Believing in it requires thinking either that inflation is about to be a problem, or that the Federal Reserve is about to err on the side of hawkishness. Both are possible, but neither seems likely in the near future.

The best framework for thinking about this is the dividend discount model: the value of stocks today is the value of future dividends or profits, discounted back to today’s money at an appropriate rate, usually using bond yields.

As yields go up, the value today of future income from stocks goes down. But if the economy is expected to do better, there will be more future income. If a stronger economy leads to higher yields, the two can cancel out.
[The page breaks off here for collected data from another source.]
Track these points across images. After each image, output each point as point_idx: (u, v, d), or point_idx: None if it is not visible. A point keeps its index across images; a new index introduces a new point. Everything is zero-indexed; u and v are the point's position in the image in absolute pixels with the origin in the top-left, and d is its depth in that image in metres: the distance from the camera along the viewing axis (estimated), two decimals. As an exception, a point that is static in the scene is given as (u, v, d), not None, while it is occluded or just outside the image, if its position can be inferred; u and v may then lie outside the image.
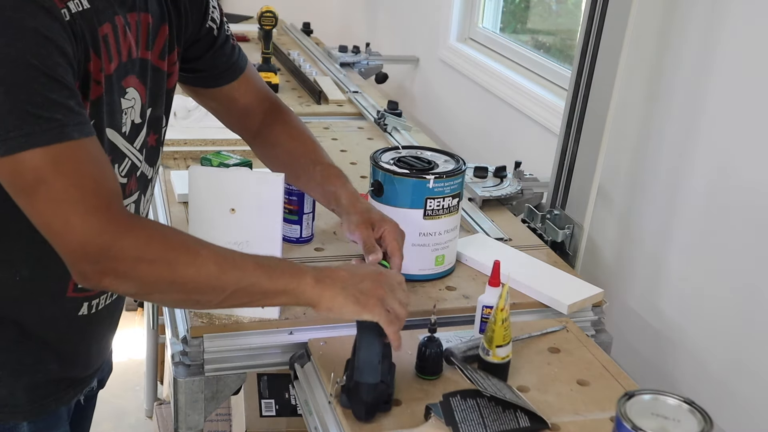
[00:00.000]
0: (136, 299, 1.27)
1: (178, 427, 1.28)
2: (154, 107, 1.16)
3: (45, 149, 0.90)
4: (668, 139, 1.65)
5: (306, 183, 1.40)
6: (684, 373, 1.62)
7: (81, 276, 0.95)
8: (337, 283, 1.07)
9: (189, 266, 0.99)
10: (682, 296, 1.63)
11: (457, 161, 1.47)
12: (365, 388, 1.06)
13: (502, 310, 1.14)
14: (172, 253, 0.98)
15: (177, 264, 0.98)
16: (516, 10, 2.85)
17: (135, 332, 3.03)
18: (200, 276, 0.99)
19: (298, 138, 1.40)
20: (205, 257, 1.00)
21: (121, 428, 2.63)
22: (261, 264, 1.04)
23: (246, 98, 1.38)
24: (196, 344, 1.26)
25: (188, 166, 1.60)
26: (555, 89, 2.27)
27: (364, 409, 1.07)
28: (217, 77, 1.34)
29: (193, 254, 0.99)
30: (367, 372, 1.06)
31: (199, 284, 1.00)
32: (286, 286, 1.04)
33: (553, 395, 1.17)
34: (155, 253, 0.97)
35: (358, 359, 1.07)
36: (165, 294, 1.02)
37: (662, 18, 1.67)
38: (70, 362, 1.19)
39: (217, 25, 1.29)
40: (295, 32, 3.57)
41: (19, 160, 0.89)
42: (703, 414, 0.93)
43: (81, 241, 0.92)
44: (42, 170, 0.90)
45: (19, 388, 1.12)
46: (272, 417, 1.93)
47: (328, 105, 2.53)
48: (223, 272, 1.00)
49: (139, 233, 0.96)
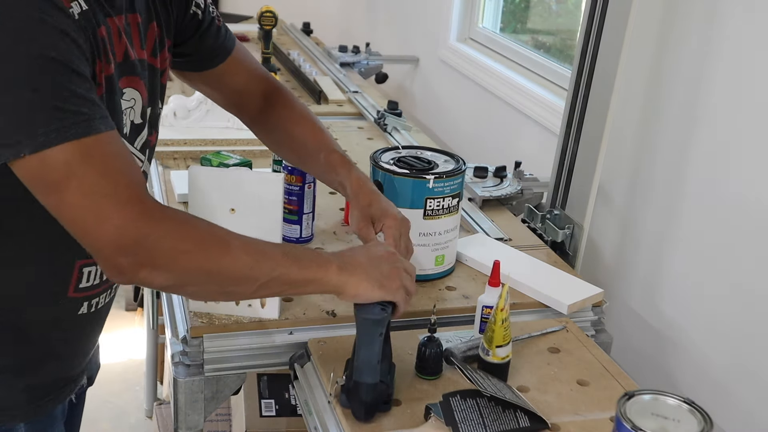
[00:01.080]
0: (167, 292, 1.24)
1: (178, 427, 1.28)
2: (153, 106, 1.16)
3: (75, 143, 0.89)
4: (668, 139, 1.65)
5: (312, 169, 1.39)
6: (684, 373, 1.62)
7: (116, 270, 0.93)
8: (358, 269, 1.07)
9: (224, 257, 0.97)
10: (682, 296, 1.63)
11: (457, 161, 1.47)
12: (365, 388, 1.06)
13: (502, 310, 1.14)
14: (207, 244, 0.97)
15: (212, 254, 0.96)
16: (516, 10, 2.85)
17: (135, 332, 3.03)
18: (236, 266, 0.98)
19: (301, 122, 1.38)
20: (236, 248, 0.99)
21: (121, 428, 2.63)
22: (288, 254, 1.03)
23: (238, 79, 1.35)
24: (196, 344, 1.26)
25: (188, 166, 1.60)
26: (555, 89, 2.27)
27: (363, 409, 1.07)
28: (206, 60, 1.31)
29: (225, 244, 0.98)
30: (366, 372, 1.06)
31: (234, 275, 0.99)
32: (314, 276, 1.04)
33: (553, 395, 1.17)
34: (191, 243, 0.95)
35: (358, 359, 1.07)
36: (200, 286, 1.00)
37: (662, 18, 1.67)
38: (69, 361, 1.19)
39: (201, 9, 1.26)
40: (295, 32, 3.57)
41: (49, 156, 0.88)
42: (703, 414, 0.93)
43: (116, 233, 0.90)
44: (72, 164, 0.89)
45: (18, 389, 1.12)
46: (272, 417, 1.93)
47: (328, 105, 2.53)
48: (256, 262, 0.99)
49: (173, 223, 0.95)
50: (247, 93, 1.37)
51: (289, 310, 1.32)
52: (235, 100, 1.39)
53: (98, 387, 1.37)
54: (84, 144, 0.90)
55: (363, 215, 1.26)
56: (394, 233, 1.24)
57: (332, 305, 1.34)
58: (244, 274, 0.99)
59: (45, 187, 0.91)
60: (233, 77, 1.35)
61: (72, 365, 1.20)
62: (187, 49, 1.28)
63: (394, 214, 1.26)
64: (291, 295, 1.13)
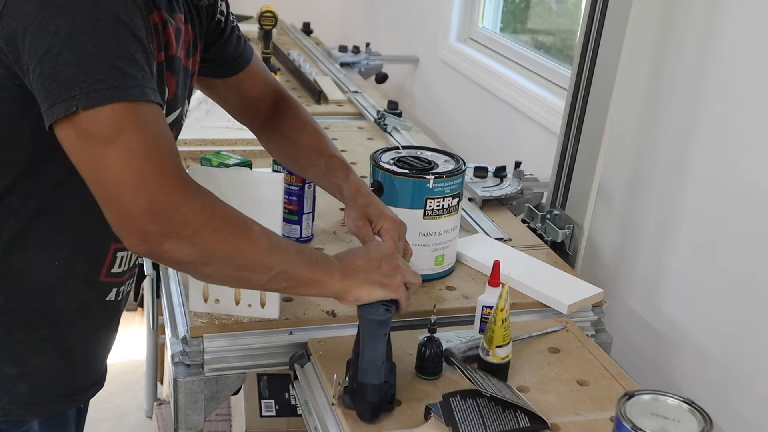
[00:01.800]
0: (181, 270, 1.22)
1: (178, 427, 1.29)
2: (182, 106, 1.17)
3: (128, 104, 0.89)
4: (668, 138, 1.65)
5: (313, 175, 1.40)
6: (684, 373, 1.62)
7: (141, 237, 0.91)
8: (359, 273, 1.08)
9: (246, 239, 0.98)
10: (682, 296, 1.63)
11: (457, 161, 1.47)
12: (370, 389, 1.07)
13: (502, 310, 1.14)
14: (233, 225, 0.98)
15: (237, 235, 0.97)
16: (516, 10, 2.85)
17: (135, 332, 3.03)
18: (255, 251, 0.99)
19: (304, 129, 1.39)
20: (257, 234, 1.00)
21: (121, 428, 2.63)
22: (300, 251, 1.05)
23: (254, 89, 1.38)
24: (196, 344, 1.26)
25: (188, 166, 1.60)
26: (555, 89, 2.27)
27: (369, 410, 1.07)
28: (226, 67, 1.34)
29: (249, 228, 0.99)
30: (371, 373, 1.06)
31: (251, 260, 1.00)
32: (319, 278, 1.06)
33: (553, 395, 1.17)
34: (219, 221, 0.96)
35: (362, 360, 1.07)
36: (218, 266, 0.99)
37: (662, 18, 1.67)
38: (91, 358, 1.19)
39: (224, 16, 1.29)
40: (295, 32, 3.57)
41: (101, 111, 0.88)
42: (703, 414, 0.93)
43: (151, 199, 0.90)
44: (123, 123, 0.89)
45: (40, 385, 1.12)
46: (272, 417, 1.93)
47: (328, 105, 2.53)
48: (272, 251, 1.01)
49: (205, 200, 0.96)
50: (259, 102, 1.39)
51: (289, 310, 1.32)
52: (248, 109, 1.40)
53: (98, 387, 1.37)
54: (137, 107, 0.90)
55: (360, 215, 1.26)
56: (393, 235, 1.24)
57: (332, 305, 1.34)
58: (260, 260, 1.00)
59: (89, 144, 0.90)
60: (250, 86, 1.37)
61: (93, 364, 1.20)
62: (212, 54, 1.30)
63: (391, 216, 1.27)
64: (295, 293, 1.15)
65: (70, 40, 0.87)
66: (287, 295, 1.35)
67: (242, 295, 1.28)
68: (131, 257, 1.16)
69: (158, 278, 1.51)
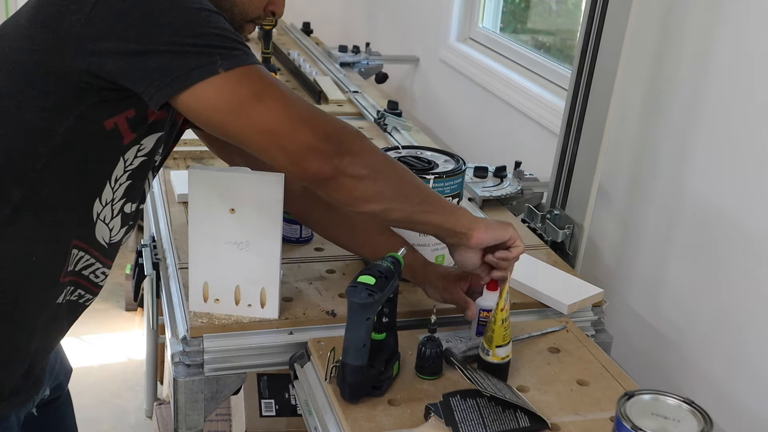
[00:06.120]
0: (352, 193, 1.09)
1: (178, 427, 1.29)
2: None
3: (258, 65, 1.01)
4: (668, 139, 1.65)
5: (365, 251, 1.39)
6: (684, 373, 1.62)
7: (322, 157, 1.01)
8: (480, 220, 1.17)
9: (394, 163, 1.11)
10: (682, 296, 1.63)
11: (457, 161, 1.47)
12: (350, 369, 1.09)
13: (502, 310, 1.14)
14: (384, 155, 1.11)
15: (390, 160, 1.11)
16: (516, 10, 2.85)
17: (135, 332, 3.04)
18: (405, 170, 1.12)
19: None
20: (399, 164, 1.13)
21: (121, 428, 2.62)
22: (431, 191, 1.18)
23: None
24: (196, 344, 1.26)
25: (188, 166, 1.60)
26: (555, 89, 2.27)
27: (348, 389, 1.10)
28: None
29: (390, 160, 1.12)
30: (352, 354, 1.09)
31: (406, 177, 1.12)
32: (456, 209, 1.16)
33: (553, 395, 1.17)
34: (369, 142, 1.09)
35: (345, 341, 1.09)
36: (386, 181, 1.08)
37: (662, 18, 1.67)
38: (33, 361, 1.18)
39: None
40: (295, 32, 3.57)
41: (247, 70, 0.99)
42: (703, 414, 0.93)
43: (318, 127, 1.01)
44: (265, 79, 1.01)
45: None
46: (272, 417, 1.93)
47: (328, 105, 2.53)
48: (413, 178, 1.13)
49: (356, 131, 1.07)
50: None
51: (289, 310, 1.33)
52: None
53: (98, 387, 1.37)
54: (261, 67, 1.02)
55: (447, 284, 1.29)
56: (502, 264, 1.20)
57: (332, 305, 1.34)
58: (412, 179, 1.13)
59: (243, 98, 0.98)
60: None
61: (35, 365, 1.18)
62: None
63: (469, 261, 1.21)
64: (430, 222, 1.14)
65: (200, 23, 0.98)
66: (287, 295, 1.35)
67: (242, 295, 1.28)
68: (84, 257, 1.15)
69: (158, 278, 1.51)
Higher yields are bad news only if they are going up for reasons other than faster economic growth—for example, to kill off too-high inflation, or because the Fed is making a hawkish mistake.
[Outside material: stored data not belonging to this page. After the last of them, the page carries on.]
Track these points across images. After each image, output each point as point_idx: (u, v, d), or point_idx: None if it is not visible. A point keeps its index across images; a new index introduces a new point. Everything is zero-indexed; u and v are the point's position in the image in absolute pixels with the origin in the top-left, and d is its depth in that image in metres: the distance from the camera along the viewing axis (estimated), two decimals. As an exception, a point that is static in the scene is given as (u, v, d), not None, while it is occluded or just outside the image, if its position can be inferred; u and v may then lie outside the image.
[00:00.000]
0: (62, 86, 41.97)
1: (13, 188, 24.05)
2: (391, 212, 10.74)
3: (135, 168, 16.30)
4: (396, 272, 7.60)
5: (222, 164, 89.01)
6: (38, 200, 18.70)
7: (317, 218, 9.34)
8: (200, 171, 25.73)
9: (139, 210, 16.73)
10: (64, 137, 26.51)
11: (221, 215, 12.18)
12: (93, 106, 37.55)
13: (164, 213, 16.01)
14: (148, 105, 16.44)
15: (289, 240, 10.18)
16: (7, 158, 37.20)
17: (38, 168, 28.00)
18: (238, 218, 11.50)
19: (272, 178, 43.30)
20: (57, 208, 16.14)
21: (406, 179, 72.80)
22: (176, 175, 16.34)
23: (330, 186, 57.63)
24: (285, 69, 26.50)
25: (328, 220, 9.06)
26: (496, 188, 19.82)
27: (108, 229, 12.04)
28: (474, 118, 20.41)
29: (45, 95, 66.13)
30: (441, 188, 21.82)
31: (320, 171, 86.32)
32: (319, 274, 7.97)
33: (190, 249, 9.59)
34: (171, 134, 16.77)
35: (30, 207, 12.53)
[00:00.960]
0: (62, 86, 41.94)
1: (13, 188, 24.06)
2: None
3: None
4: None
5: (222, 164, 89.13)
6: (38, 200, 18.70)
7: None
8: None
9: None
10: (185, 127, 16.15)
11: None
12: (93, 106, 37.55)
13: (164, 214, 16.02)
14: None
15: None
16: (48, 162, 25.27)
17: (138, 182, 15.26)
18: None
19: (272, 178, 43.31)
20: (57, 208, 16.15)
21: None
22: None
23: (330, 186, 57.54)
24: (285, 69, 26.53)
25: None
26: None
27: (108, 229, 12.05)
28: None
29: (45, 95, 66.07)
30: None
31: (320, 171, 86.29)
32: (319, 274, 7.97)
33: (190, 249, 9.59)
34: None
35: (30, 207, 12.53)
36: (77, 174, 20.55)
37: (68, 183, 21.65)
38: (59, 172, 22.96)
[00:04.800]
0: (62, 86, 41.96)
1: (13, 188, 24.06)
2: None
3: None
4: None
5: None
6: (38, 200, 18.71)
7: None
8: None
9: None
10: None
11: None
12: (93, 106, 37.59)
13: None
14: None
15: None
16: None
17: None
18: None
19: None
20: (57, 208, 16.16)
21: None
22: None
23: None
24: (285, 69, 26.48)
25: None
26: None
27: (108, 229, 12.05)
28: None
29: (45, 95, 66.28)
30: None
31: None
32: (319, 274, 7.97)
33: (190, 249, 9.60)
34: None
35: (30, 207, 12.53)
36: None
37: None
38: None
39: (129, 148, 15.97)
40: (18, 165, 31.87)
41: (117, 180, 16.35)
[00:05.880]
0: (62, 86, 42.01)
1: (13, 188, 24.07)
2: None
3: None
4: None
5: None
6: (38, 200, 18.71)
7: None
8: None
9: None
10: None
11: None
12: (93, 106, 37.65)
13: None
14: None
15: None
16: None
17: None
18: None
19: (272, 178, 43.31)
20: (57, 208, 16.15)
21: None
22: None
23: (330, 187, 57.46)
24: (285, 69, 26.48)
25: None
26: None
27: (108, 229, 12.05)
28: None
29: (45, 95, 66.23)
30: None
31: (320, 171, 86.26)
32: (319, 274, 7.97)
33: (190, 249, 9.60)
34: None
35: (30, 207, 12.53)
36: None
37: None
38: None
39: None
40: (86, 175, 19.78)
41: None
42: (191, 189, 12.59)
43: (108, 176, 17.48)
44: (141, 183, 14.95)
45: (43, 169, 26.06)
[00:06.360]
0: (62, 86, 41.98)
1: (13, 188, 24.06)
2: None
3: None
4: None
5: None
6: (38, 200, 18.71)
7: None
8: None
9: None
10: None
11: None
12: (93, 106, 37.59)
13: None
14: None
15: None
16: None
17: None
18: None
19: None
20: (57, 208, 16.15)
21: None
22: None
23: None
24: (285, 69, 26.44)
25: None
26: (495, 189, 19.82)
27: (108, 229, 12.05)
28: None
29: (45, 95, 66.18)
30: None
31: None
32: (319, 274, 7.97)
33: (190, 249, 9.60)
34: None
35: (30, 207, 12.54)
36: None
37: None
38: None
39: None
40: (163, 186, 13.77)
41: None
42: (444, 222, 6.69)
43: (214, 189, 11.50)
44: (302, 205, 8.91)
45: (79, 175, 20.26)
A parallel to the discount model is to split stock prices into two components: future earnings per share and the valuation of those earnings. If rates go up, the valuation—the price-to-earnings ratio—should fall, because future earnings are worth less. But if the economy improves, earnings should go up, offsetting the falling valuation.

We’re still in the benign situation where bond yields go up because the economy’s doing better. After the strong jobs figures, the Federal Reserve is expected to cut rates less this month than it was before, and two-year Treasury yields rose by the most since 2015, having their second-biggest one-day rise in a decade.
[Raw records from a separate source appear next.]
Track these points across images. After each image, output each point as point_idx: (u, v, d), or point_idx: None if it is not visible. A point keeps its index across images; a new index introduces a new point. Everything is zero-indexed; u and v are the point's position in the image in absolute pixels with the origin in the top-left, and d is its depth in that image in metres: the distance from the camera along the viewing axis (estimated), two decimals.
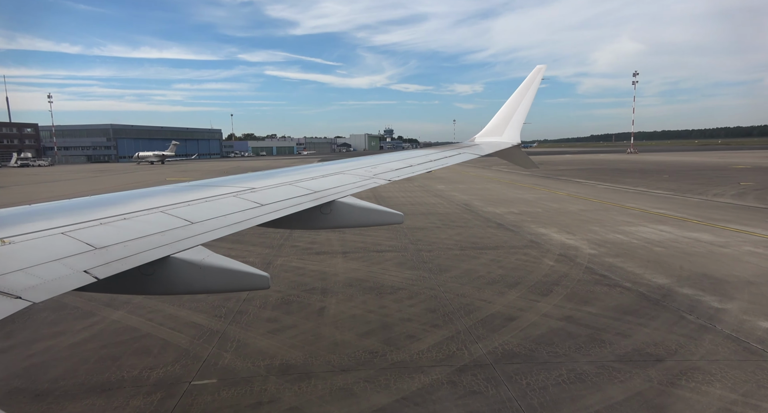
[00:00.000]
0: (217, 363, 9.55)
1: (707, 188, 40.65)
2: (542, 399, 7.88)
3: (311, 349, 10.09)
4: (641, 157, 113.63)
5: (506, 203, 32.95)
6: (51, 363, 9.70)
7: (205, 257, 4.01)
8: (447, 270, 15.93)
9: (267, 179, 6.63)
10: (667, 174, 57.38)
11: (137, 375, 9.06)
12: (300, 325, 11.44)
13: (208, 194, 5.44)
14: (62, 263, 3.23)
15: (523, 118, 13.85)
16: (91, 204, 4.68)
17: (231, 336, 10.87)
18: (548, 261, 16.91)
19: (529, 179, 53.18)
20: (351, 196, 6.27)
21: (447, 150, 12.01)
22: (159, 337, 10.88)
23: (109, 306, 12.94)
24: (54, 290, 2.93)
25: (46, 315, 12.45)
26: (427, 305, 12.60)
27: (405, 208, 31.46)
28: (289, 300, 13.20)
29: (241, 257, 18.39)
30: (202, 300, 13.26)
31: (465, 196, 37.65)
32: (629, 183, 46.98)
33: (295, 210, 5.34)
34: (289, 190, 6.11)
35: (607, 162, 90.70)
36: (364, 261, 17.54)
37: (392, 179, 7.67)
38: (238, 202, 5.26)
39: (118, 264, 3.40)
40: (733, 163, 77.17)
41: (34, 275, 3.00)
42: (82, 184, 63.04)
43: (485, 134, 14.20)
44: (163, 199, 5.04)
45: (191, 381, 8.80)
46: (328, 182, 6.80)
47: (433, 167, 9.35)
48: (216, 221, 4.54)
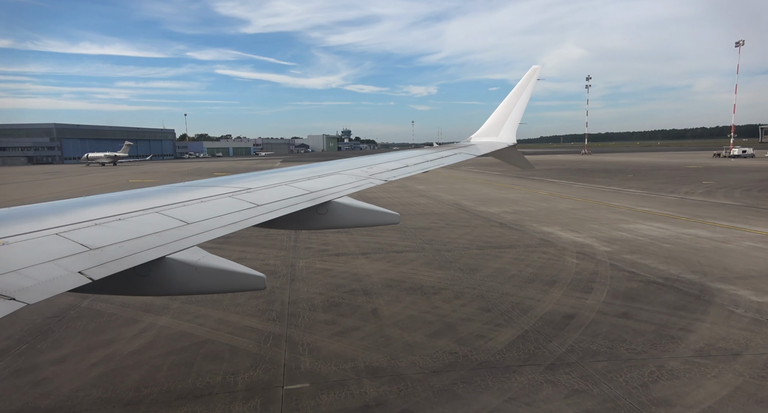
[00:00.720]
0: (298, 366, 9.26)
1: (675, 186, 42.59)
2: (648, 396, 7.99)
3: (387, 351, 9.91)
4: (596, 157, 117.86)
5: (495, 203, 33.43)
6: (122, 372, 9.18)
7: (200, 258, 3.98)
8: (478, 270, 15.99)
9: (263, 179, 6.60)
10: (631, 174, 59.75)
11: (222, 381, 8.71)
12: (362, 327, 11.23)
13: (204, 194, 5.39)
14: (57, 264, 3.20)
15: (519, 119, 14.03)
16: (86, 204, 4.63)
17: (297, 339, 10.55)
18: (570, 259, 17.25)
19: (503, 179, 54.22)
20: (347, 197, 6.27)
21: (443, 150, 12.06)
22: (222, 342, 10.44)
23: (149, 312, 12.31)
24: (48, 291, 2.90)
25: (83, 322, 11.74)
26: (478, 304, 12.61)
27: (397, 208, 31.36)
28: (336, 303, 12.93)
29: (259, 260, 17.90)
30: (244, 303, 12.83)
31: (451, 196, 37.97)
32: (600, 182, 48.65)
33: (291, 211, 5.32)
34: (286, 190, 6.08)
35: (567, 162, 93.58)
36: (388, 261, 17.39)
37: (389, 179, 7.70)
38: (233, 202, 5.24)
39: (113, 265, 3.38)
40: (686, 163, 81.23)
41: (28, 276, 2.97)
42: (36, 188, 59.74)
43: (481, 134, 14.32)
44: (158, 199, 5.00)
45: (283, 386, 8.50)
46: (324, 182, 6.80)
47: (429, 167, 9.35)
48: (212, 221, 4.53)
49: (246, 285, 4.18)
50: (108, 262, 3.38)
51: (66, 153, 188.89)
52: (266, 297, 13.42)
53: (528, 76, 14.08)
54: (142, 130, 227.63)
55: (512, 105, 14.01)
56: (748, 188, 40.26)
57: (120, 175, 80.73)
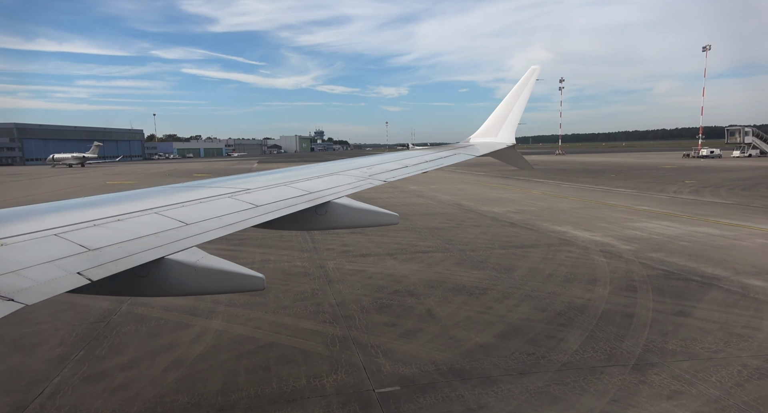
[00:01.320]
0: (379, 369, 9.03)
1: (662, 186, 43.64)
2: (751, 396, 7.96)
3: (462, 352, 9.73)
4: (571, 158, 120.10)
5: (495, 203, 33.56)
6: (197, 376, 8.84)
7: (199, 258, 3.98)
8: (512, 269, 15.92)
9: (262, 180, 6.64)
10: (613, 174, 61.02)
11: (309, 385, 8.47)
12: (424, 329, 11.00)
13: (203, 195, 5.40)
14: (55, 265, 3.20)
15: (518, 119, 14.04)
16: (85, 205, 4.65)
17: (364, 341, 10.29)
18: (598, 257, 17.36)
19: (490, 179, 54.57)
20: (346, 197, 6.27)
21: (442, 151, 12.02)
22: (288, 345, 10.14)
23: (196, 315, 11.85)
24: (47, 292, 2.91)
25: (133, 327, 11.21)
26: (531, 304, 12.51)
27: (398, 209, 31.18)
28: (386, 304, 12.66)
29: (285, 261, 17.47)
30: (291, 306, 12.51)
31: (448, 197, 37.97)
32: (586, 182, 49.48)
33: (290, 211, 5.34)
34: (285, 191, 6.09)
35: (546, 163, 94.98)
36: (418, 262, 17.17)
37: (388, 180, 7.72)
38: (233, 203, 5.24)
39: (112, 265, 3.39)
40: (660, 163, 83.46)
41: (27, 277, 2.97)
42: (7, 191, 57.33)
43: (480, 135, 14.30)
44: (157, 200, 5.01)
45: (375, 390, 8.23)
46: (323, 183, 6.82)
47: (428, 168, 9.34)
48: (211, 222, 4.54)
49: (245, 286, 4.14)
50: (107, 263, 3.38)
51: (27, 154, 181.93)
52: (311, 300, 13.06)
53: (527, 76, 14.08)
54: (110, 130, 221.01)
55: (511, 105, 13.98)
56: (731, 187, 41.53)
57: (93, 177, 78.20)
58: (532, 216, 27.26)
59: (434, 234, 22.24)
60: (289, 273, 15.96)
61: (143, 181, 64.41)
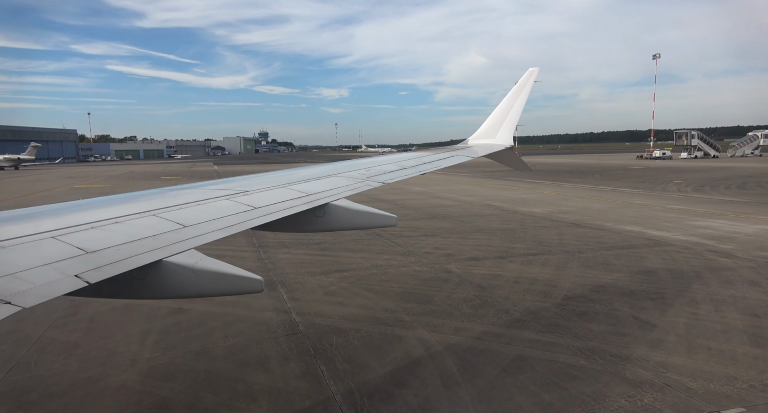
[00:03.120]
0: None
1: (661, 185, 44.86)
2: None
3: (733, 371, 8.75)
4: (533, 159, 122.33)
5: (523, 203, 33.06)
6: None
7: (197, 261, 3.97)
8: (652, 272, 15.21)
9: (260, 182, 6.70)
10: (596, 174, 62.54)
11: None
12: (642, 337, 9.96)
13: (201, 197, 5.44)
14: (52, 267, 3.20)
15: (516, 120, 13.84)
16: (82, 207, 4.68)
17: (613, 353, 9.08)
18: (711, 256, 17.05)
19: (488, 181, 54.30)
20: (345, 199, 6.34)
21: (440, 152, 11.82)
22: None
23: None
24: (44, 295, 2.91)
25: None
26: (736, 310, 11.78)
27: (431, 211, 30.11)
28: (581, 311, 11.55)
29: (365, 262, 15.90)
30: (477, 315, 11.07)
31: (468, 198, 37.13)
32: (580, 182, 50.15)
33: (288, 213, 5.40)
34: (283, 192, 6.16)
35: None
36: (541, 265, 16.18)
37: (386, 181, 7.73)
38: (231, 205, 5.28)
39: (110, 268, 3.40)
40: (624, 164, 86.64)
41: (24, 280, 2.97)
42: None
43: (478, 136, 14.03)
44: (155, 202, 5.05)
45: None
46: (321, 185, 6.90)
47: (426, 170, 9.31)
48: (209, 224, 4.57)
49: (243, 288, 4.10)
50: (104, 266, 3.39)
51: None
52: (497, 307, 11.71)
53: (525, 77, 13.81)
54: (39, 129, 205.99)
55: (510, 107, 13.65)
56: (726, 186, 43.20)
57: (49, 181, 71.98)
58: (584, 216, 26.86)
59: (512, 236, 21.34)
60: (422, 278, 14.55)
61: (115, 184, 59.76)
A plausible explanation for why stocks took the good news so hard is that the S&P 500 had been driven up by a Fed that investors hoped was going to be unnecessarily dovish, pushing through a hefty cut in rates as a form of insurance at a time of below-target inflation. The expectation of lower rates without any offsetting economic weakness is good for stocks; reversing it, as Friday’s move did in part, is bad for stocks.

One piece of evidence: the recent rally had been led by defensive stocks as yields fell, while on Friday and Monday economically sensitive consumer discretionary stocks beat reliable consumer staples. Other sectors weren’t so clear-cut, but investors certainly didn’t rush for traditional havens within the market.

There’s scope for a bit more of the recent equity rally to reverse and share prices to fall, as the S&P is still 9% above its low of June 3; but with two-year Treasurys already back to where they stood then, there shouldn’t be much more purely yield-driven selling to come.

That means for the pattern of good news being bad for stocks to continue, investors will have to start worrying that yields will keep going up without signs of a stronger economy. That takes either a return of persistent inflation, or a change of tack by the Fed.

Frankly, there’s no sign of persistent inflation. I’ve long been expecting the tight labor market to feed through into wages, and it has to some extent. Average hourly earnings in the private sector rose more than 3% in June compared with a year earlier, as they have since October. But they appear to have decelerated since February, and there’s little indication of higher wages feeding through into prices.

Perhaps companies aren’t passing on higher costs because they have such elevated profit margins they can afford to absorb somewhat higher wages. Perhaps spare capacity in the economy makes it hard to raise prices without being undercut by rivals. Or perhaps, in an era of global online shopping, consumers can compare prices and shop elsewhere more easily.

The idea that the Fed is suddenly going to turn hawkish is even more laughable than the idea of worrying about inflation any time soon. One of Donald Trump’s latest nominees for the Fed wants to cut rates, and the other currently works for the dovish St. Louis Fed President James Bullard, who voted to cut rates at the last meeting.

The true danger for shareholders isn’t that good news pushes up rates, but that bad news reawakens the recession fears that trashed the market in December. Bad news on the economy, after all, is usually just bad news for stocks.